Regroup weekly or bi-weekly to chat about how the team is feeling with their work, in their life, and elsewhere. Spend time with them to really understand what they’re up against and how they think. What are the things that really stress them out or make them happy? Pick up on those things and be sensitive to them in the future. Also being approachable whenever they need to bring something up is a great environment to ensure they are always bringing their best ideas to the table. Encouraging the team to be ok with being vulnerable with each other will bring forward the best creative work. Invest in the team and help them grow professionally and personally. Be there for them when things are tough and remind them they are doing awesome when things are great!

It is important to bring up that getting too close and buddy-buddy might make it hard to be a boss later on so always be sure to keep the ‘just right’ amount of distance.

#9 Communicate Standards and Expectations Clearly & Create Good Systems

When communicating how you would like something done and by when, ensure it is always in writing somewhere along with an explanation of the task. This may mean it takes extra time to walk them through it the first few times. Take the time to do that so you aren’t bogged down in the future. Trust me, it will save you time in the long run. Set up great systems that help you follow up and manage quality and deadlines. There are great tools available to managers these days that will make your life easier. Some of the ones I am a devoted believer in are Asana, Action Method, Google Apps, Dropbox, and Evernote. If you don’t communicate your standards and deadlines clearly you don’t have a right to be disappointed later. Set them up to succeed.

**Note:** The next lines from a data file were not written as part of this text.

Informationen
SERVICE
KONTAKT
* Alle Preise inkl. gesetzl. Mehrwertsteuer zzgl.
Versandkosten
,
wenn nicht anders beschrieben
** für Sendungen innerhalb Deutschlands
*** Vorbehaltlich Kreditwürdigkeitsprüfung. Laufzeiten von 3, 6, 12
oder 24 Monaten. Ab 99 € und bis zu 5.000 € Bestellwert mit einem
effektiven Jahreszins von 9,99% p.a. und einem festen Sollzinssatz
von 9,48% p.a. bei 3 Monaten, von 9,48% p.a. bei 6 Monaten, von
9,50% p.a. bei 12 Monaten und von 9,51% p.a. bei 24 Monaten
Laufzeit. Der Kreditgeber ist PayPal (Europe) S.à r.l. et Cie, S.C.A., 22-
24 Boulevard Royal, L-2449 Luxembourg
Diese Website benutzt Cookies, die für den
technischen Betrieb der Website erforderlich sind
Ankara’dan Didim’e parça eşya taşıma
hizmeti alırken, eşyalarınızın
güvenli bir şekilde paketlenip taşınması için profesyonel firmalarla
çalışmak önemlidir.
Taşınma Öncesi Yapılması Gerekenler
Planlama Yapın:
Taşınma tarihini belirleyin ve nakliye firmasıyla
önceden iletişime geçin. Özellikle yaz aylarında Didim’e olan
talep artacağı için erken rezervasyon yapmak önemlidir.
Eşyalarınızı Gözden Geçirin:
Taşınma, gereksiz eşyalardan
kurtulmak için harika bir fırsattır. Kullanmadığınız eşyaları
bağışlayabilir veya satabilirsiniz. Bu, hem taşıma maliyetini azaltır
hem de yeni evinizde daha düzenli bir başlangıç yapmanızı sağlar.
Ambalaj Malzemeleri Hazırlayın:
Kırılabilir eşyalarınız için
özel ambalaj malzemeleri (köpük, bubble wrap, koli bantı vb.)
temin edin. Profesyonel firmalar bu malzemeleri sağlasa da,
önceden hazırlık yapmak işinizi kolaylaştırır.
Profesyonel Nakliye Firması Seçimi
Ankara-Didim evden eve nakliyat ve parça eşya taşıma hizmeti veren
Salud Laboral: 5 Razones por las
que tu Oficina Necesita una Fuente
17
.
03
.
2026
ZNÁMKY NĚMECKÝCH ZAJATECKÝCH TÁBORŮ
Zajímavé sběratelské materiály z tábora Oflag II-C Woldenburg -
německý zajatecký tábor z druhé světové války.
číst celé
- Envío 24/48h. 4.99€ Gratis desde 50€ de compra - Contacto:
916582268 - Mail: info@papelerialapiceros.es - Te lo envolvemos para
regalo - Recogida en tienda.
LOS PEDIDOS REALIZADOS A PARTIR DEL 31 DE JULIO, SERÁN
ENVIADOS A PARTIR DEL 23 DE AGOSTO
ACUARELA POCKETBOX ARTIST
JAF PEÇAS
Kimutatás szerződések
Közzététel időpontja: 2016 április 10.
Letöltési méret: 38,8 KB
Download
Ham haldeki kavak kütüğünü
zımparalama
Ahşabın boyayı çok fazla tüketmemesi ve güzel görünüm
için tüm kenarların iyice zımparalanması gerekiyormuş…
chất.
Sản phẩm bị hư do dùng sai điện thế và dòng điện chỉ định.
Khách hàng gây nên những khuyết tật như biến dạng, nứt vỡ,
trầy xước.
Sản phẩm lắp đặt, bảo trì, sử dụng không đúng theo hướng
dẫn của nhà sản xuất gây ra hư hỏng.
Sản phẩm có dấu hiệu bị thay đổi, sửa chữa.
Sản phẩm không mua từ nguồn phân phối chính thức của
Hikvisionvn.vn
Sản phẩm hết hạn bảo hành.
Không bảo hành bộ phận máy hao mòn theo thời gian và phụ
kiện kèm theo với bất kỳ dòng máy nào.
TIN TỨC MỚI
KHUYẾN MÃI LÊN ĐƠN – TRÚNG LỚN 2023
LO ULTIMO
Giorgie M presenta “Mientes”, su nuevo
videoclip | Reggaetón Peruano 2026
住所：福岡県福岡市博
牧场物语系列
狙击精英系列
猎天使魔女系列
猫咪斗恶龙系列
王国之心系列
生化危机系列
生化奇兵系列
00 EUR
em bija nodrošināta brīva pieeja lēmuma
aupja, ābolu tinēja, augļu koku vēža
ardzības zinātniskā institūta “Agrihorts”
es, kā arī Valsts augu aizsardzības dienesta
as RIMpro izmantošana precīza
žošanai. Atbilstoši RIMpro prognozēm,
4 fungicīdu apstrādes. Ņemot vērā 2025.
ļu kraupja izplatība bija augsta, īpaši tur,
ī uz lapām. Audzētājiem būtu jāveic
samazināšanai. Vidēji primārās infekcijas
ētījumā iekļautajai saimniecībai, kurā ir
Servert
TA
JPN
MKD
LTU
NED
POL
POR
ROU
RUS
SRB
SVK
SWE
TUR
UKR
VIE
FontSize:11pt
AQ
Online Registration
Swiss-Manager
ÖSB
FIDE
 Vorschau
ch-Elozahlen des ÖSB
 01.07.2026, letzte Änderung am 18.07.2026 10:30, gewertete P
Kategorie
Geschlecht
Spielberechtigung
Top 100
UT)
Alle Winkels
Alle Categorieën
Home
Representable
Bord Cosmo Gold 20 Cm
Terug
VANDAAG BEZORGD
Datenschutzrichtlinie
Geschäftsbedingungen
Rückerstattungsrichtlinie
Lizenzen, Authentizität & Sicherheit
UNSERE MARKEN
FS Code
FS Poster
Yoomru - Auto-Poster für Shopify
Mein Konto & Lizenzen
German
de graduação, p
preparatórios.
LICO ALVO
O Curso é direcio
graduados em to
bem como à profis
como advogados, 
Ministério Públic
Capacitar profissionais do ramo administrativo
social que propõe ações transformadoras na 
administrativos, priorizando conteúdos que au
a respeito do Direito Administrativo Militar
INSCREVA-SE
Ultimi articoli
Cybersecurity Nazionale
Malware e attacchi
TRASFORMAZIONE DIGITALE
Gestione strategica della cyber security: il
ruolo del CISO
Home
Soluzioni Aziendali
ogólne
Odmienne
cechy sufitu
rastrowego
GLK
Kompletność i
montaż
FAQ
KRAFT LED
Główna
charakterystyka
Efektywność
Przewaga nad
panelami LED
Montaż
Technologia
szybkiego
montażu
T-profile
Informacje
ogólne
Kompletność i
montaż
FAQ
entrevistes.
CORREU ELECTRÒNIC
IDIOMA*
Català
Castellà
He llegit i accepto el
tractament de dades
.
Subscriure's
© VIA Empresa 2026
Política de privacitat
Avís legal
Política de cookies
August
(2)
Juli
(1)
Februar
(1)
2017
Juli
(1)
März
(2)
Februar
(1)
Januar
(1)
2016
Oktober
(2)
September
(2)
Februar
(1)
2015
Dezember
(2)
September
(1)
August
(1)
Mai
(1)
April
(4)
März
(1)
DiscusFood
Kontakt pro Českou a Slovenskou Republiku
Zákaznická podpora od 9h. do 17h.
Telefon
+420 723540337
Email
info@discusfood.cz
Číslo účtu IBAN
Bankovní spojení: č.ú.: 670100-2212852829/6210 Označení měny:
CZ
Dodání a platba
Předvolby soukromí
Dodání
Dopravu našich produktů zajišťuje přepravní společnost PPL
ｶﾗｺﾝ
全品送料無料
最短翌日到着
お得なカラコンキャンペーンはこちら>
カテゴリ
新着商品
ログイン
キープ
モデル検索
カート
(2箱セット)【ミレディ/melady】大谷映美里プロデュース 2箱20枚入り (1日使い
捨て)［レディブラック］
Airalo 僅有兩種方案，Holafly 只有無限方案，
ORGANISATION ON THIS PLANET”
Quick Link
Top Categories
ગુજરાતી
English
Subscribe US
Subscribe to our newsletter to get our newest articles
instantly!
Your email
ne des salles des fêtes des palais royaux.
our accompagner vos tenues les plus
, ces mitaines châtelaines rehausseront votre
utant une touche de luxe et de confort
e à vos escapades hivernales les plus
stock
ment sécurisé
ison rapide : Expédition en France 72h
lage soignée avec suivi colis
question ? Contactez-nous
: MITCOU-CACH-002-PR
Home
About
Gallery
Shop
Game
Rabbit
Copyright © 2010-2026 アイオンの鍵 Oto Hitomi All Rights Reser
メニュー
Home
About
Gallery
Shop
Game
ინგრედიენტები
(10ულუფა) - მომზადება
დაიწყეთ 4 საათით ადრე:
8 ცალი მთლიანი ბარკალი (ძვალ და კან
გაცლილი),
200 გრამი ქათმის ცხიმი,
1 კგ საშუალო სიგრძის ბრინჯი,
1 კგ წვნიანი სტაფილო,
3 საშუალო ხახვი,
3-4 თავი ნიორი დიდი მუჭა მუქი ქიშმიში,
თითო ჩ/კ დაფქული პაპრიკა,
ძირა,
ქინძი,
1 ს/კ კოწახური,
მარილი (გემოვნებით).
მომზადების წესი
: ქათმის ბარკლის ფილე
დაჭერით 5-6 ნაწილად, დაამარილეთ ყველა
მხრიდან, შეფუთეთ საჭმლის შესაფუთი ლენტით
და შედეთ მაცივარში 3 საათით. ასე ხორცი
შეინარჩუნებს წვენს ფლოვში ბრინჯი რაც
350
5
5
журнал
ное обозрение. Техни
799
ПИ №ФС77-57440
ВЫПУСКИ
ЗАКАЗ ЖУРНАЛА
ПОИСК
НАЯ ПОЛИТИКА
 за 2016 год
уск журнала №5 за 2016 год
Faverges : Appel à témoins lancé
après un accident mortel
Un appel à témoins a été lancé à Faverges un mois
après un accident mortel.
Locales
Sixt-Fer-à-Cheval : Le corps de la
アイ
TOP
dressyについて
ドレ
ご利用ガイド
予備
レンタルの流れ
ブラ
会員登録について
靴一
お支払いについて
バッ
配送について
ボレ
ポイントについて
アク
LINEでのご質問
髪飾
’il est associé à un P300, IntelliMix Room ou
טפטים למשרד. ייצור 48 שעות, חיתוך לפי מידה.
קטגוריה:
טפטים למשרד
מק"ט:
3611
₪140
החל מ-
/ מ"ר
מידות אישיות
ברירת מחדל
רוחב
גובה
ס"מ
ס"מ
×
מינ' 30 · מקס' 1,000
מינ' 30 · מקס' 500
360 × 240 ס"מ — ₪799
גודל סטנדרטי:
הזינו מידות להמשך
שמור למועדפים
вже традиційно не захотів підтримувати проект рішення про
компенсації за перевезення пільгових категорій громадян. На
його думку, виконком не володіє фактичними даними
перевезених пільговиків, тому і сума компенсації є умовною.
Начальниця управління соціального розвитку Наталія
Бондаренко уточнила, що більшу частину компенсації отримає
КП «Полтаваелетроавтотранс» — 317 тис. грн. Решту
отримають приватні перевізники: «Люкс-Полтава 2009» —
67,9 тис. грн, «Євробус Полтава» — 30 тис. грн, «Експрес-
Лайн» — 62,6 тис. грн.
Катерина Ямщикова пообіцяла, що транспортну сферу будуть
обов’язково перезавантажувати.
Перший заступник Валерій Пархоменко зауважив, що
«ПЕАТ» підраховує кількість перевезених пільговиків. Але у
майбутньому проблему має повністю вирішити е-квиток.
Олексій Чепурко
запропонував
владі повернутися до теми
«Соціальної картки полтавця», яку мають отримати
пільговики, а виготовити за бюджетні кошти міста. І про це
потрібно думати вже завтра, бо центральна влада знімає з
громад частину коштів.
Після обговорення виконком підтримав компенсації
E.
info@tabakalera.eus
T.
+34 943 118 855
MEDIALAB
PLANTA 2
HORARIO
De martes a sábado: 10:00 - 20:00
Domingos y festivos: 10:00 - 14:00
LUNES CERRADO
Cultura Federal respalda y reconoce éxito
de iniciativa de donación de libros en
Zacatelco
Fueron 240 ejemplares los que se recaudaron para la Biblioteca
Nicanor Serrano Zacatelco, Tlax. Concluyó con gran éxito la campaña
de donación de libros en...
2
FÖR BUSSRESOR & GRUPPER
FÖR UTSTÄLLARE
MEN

#10 Use Your Spidey Sense & Ask for Feedback

Being a manager is like having a sixth sense. You need to see the future and how everything impacts everyone that you manage. Are you bringing someone new in? Will this send a message to someone else on the team that their work in this area wasn’t valued when you have someone new take it over? Do you need to shift workload? Will someone harbour resentment if they were previously leading the project? Everything you do and say can and will be used against you. Get ahead by making sure change is handled smoothly.

In order to do this – LISTEN to your team. Listen to their feedback and ask them for it often. If they give you something good, thank them and implement it quickly. Show them how you hear them even when it’s hard to and rely on them to help you become a better manager. This will ensure when you give them feedback they receive it with the same grace.

Those are just a few of the many management guidelines that govern my space and have helped to make my life a hell of a lot loss stressful and my business a hell of a lot more successful. Remember, this isn’t meant to be tedious. It is actually quite fun, enjoyable, and rewarding! I hope it helps you and your team along your path to success!

Happy managing,

Sari

One thought on “There’s No I in Team: 10 Leadership Tips to Help You Get the Best of Your Team

  1. Wonderful article , Sari. Very insightful! This would be an awesome leadership model for Educational Administrators too.